The notation g(n) = O(f(n)) means that in the limit as n approaches infinity there exists a constant C such that the g(n) is less than Cf(n).
In learning theory, there are many statements about learning algorithms of the form “under assumptions x,y, and z, the classifier learned has an error rate of at most O(f(m))“.
There is one very good reason to use O(): it helps you understand the big picture and neglect the minor details which are not important in the big picture. However, there are some important reasons not to do this as well.
- Unspeedup In algorithm analysis, the use of O() for time complexity is pervasive and well-justified. Determining the exact value of C is inherently computer architecture dependent. (The “C” for x86 processors might differ from the “C” on PowerPC processors.) Since many learning theorists come from a CS theory background, the O() notation is applied to generalization error. The O() abstraction breaks here—you can not generally change learning algorithm and decrease your error rate by some constant factor.

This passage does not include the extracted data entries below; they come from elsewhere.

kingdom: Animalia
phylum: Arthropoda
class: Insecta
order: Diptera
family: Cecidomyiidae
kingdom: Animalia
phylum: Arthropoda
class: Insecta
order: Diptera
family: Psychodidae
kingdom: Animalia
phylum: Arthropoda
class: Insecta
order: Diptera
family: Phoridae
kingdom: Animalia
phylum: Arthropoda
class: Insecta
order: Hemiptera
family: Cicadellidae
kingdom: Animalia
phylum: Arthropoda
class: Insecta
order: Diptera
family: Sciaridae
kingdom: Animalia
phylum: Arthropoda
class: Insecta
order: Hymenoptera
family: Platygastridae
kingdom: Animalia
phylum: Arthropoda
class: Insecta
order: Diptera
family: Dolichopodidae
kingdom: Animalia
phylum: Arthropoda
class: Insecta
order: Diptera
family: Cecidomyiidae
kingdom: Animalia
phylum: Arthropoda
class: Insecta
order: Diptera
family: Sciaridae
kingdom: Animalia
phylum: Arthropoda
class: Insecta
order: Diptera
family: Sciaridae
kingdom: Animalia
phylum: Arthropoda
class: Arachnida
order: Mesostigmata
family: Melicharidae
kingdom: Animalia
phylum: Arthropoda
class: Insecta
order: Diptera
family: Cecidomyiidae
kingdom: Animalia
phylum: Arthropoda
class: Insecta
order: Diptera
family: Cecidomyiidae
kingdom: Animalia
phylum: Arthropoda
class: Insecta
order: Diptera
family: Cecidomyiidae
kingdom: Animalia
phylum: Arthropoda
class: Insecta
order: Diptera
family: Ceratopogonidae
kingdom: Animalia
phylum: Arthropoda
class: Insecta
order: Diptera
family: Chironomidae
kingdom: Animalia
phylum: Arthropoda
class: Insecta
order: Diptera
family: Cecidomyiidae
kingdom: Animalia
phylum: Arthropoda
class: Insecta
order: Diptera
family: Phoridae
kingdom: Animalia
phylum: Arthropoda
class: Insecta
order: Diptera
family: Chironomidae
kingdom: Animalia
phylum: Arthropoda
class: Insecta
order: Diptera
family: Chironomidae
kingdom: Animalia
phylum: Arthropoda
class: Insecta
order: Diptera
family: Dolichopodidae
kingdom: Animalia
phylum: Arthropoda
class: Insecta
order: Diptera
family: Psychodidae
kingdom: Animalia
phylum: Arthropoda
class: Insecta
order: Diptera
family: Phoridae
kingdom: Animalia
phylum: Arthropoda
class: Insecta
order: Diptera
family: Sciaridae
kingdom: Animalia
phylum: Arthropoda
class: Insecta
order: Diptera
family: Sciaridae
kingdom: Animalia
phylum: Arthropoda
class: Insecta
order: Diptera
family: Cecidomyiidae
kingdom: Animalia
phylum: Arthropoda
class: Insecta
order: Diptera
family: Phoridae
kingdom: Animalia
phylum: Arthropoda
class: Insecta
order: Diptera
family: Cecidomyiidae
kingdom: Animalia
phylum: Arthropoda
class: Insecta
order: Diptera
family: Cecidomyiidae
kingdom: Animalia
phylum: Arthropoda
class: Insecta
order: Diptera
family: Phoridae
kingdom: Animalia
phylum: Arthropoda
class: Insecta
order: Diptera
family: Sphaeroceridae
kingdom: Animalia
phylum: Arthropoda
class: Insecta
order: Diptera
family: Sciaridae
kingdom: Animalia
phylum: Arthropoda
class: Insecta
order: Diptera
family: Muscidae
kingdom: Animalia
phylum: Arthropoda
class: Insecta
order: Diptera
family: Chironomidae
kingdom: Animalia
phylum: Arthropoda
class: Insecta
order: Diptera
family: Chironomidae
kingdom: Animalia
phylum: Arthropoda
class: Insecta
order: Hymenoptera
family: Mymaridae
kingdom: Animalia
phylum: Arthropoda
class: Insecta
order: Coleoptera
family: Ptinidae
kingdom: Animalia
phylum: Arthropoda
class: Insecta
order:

- You’re fired When you go and run a learning algorithm to acquire some predictor, the performance it achieves is a key quantity of significant interest. Using an algorithm with merely twice the error rate of a better algorithm can easily make the difference between “it works” and “it doesn’t”. This is not often true when programming, as evidenced by the large number of people who use computationally inefficient languages to solve problems.
We can’t say “never use O()“, because sometimes abstracting away details is the right thing to do. However, any use of O() should be analyzed for “reasonableness” more thoroughly than for computational complexity. Similarly, more interest should be allocated to improving constants in such analysis than is done in algorithms.